Meksika’da 41 sayısı, uzun yıllar eşcinsellik ile bağdaştırılmış ve insanlar tarafından çekinerek kullanılmış. Anladığım kadarıyla 41, bir anlamda toplumun “uğursuz” sayısı bir anlamda da dönemin popüler kültür aracı halini almış. 41.yaş gününü kutlayan erkekler bunu apaçık söylemezlermiş çünkü 41’ine basan eşcinsel olurmuş! Çocuklar şu saymalı oyunlarda malum sayıyı “pas” diyerek geçer, direkt 42’ye atlarmış. O günlerde otellerde numarası 41 olan bir odaya rastlanmazmış. Kulağa şehir efsanesi gibi gelen bu detayların geçmişte yaşananları biraz daha billurlaştığını söylemek yanlış olmaz.
41 kişinin dansı, Meksika medyasında eşcinsel kimliğin ilk kez görünür olduğu, konuşulduğu, tartışıldığı olay olarak tarihe geçmiş. Bugünlerde 41’in dansının Meksikalı gençler için eşcinsel varoluşlarını gerçekleştirme, kimliklerini oluşturma, kültürlerini görünür kılma ve politikleşmeleri konusunda bir kırılma anı olduğuna inanılıyor. 41’in anısı, aşağıda gördüğünüz anıtla tipik bir Meksika pazar yerinin içinde yaşatılmaya çalışılıyor.
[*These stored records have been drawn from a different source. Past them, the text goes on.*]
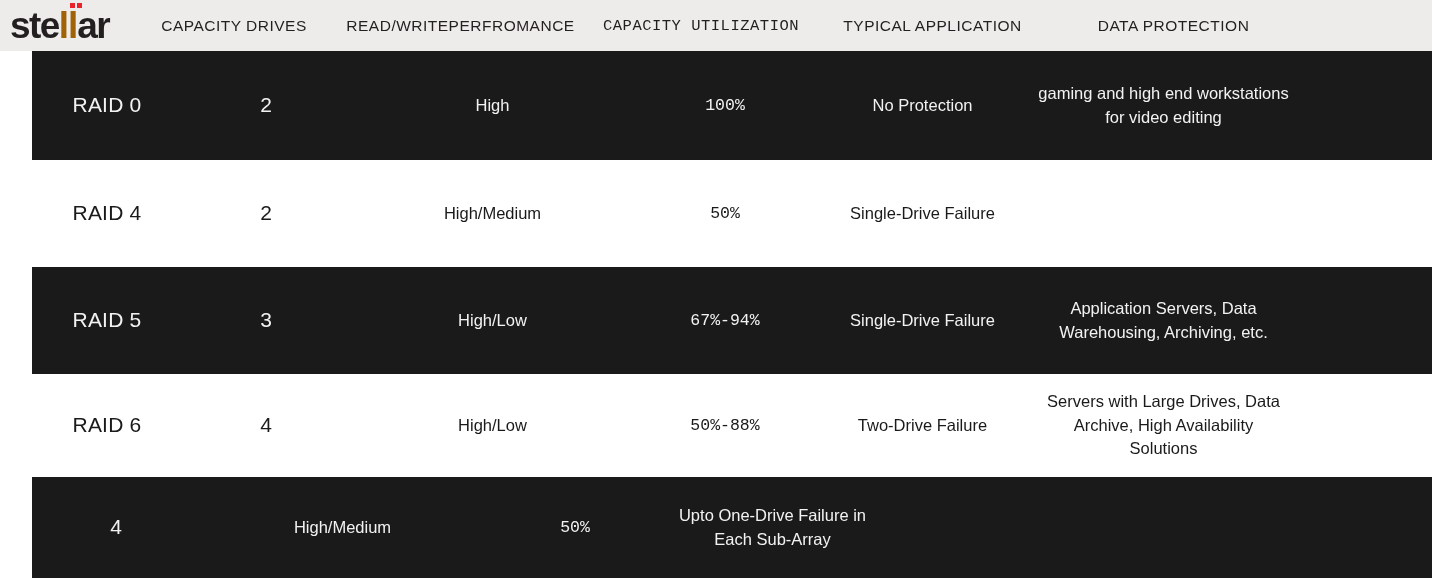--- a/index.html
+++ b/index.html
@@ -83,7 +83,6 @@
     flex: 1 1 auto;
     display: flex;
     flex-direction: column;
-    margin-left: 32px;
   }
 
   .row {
Umarım sonsuza kadar da yaşatılır, hatırlanır.
Dipnotlar:
[1] Video için bk. https://www.youtube.com/watch?v=YvgtDUsjEc0
[2] Gayle Rubin, Thinking Sex: Notes for a Radical Theory of the Politics of Sexuality. R. Parker & P. Aggleton (Ed.), Culture, Society and Sexuality: A Reader, Routledge, 2. Baskı, Oxfordshire 2007.
[3] Sara Ahmed, This Other and Other Others, Economy and Society, 31(4), 2002, s. 570.